Se la giornalista Greta Beccaglia fosse stata scippata in diretta tv, al termine della partita Empoli-Fiorentina, le tante persone presenti cosa avrebbero fatto? Facciamo un conto approssimativo: su dieci, cinque avrebbero urlato “Ehi, che ca**o stai facendo?”; due si sarebbero messi a inseguire lo scippatore; uno avrebbe ripreso la scena col telefonino; due avrebbero fatto finta di niente.

Certo il giornalista anziano in studio, in collegamento con Beccaglia, avrebbe detto qualcosa del tipo: “Ma è pazzesco, chiama subito la polizia, per fortuna abbiamo il viso dello scippatore in video”. Poi si sarebbe rivolto agli spettatori di “A tutto gol” per commentare: “Inconcepibile, avete visto cosa è accaduto, siamo indignati per l’impudenza di questo gesto in diretta”, e roba del genere.

Ma la giornalista Greta Beccaglia non è stata scippata. È stata “soltanto” molestata in diretta tv: un tizio è passato e al volo l’ha palpeggiata, come se fosse la cosa più ovvia e naturale del mondo. E possiamo farlo subito, il conto approssimativo delle reazioni dei presenti: su dieci, sapete quanti hanno urlato, o inseguito il molestatore? Zero. E l’anziano collega da studio, invece di urlare a sua volta e manifestare il suo sconcerto, a lei e agli spettatori, ha ripetuto a Beccaglia: “Non te la prendere, dai, non te la prendere”.

Tanto che la giornalista, che pure aveva cercato di dire al molestatore “Ehi, non puoi fare questo” (e nel frattempo erano passati altri due bei soggetti che non si capisce cosa le avessero detto, ma a occhio non erano commenti calcistici), continua a fare il suo lavoro. Sola.

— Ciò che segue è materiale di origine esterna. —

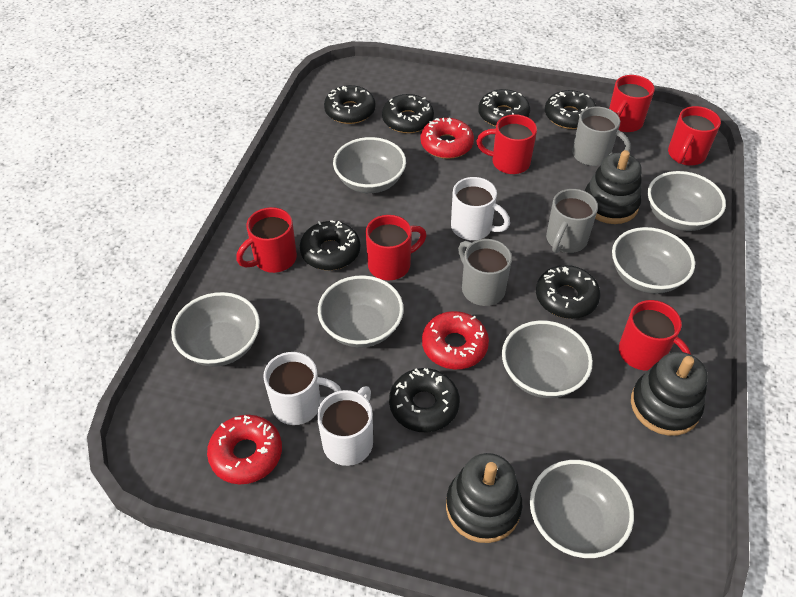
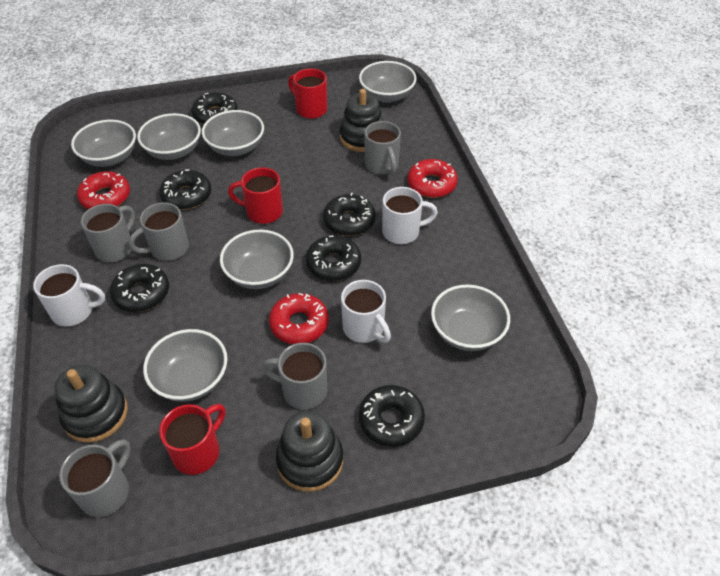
black donut: [300,220,360,270] [324,85,376,124] [382,94,434,133] [389,368,460,432] [478,89,530,127] [536,265,601,319] [545,90,597,129] = 7 -> [110,264,169,312] [159,169,211,209] [191,92,238,124] [306,235,361,281] [323,193,376,236] [359,385,425,447] = 6
grey mug: [458,239,512,306] [546,189,598,253] [572,107,631,166] = 3 -> [59,439,131,517] [81,204,135,262] [129,202,189,261] [262,343,327,409] [364,121,401,174] = 5
red mug: [236,207,297,273] [366,215,426,280] [476,114,537,174] [609,75,655,132] [619,300,691,371] [668,106,721,166] = 6 -> [159,404,226,475] [228,167,283,224] [288,68,328,119] = 3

Calcisticamente, questo sarebbe uno schema. Il solito schema. Chiamiamolo “catenaccio”: tutti i maschi presenti (fuori dallo stadio e dentro lo studio tv) compatti – come un sol uomo, verrebbe da dire – a ignorare quel gesto, non considerarlo, normalizzarlo. L’unica donna, la vittima, da sola. A dover continuare anche lei, come se niente fosse accaduto, perché le è stato chiaramente fatto comprendere che “non è accaduto niente”. Più o meno come negli ultimi diecimila anni: a tutto catenaccio.

E invece quello che pensavamo – che ingenue, noi donne, e che ingenui con noi pure quei maschi che si sarebbero indignati come noi (perché ci sono: il maschilismo è una piaga per femmine e maschi assieme, da combattere assieme, e non lo combattono soltanto le donne) – era che, in questi casi, non dovrebbe scattare uno schema ma un sistema. Quello che scatta con immediatezza appena viene commesso un reato, appena si percepisce una violenza, un sopruso che qualcuno ha commesso su qualcun altro. Indignazione-reazione.

Inseguire il colpevole, marcarlo a uomo, e sostenere la vittima. Magari non tutti avrebbero inseguito uno scippatore, o un feritore, ma tutti si sarebbero resi conto di aver assistito a un sopruso e a una violenza. E a nessuno sarebbe venuto in mente di dire “Eh, non prendertela” (che, per inciso, è una frase che si può dire a qualcuno a cui hanno soffiato un parcheggio, non a qualcuna che è stata molestata pubblicamente e pure in diretta tv).

Quindi sì, care tutte e cari tutti (ma sappiamo di non poter davvero dire “tutti”), c’è da lavorare assai, e rifarli completamente, questi schemi e sistemi. E chi dice che nella nostra società “ormai” non esistono significative dissimmetrie e ingiustizie sessiste abbia la decenza di tacere. E di non prendersela.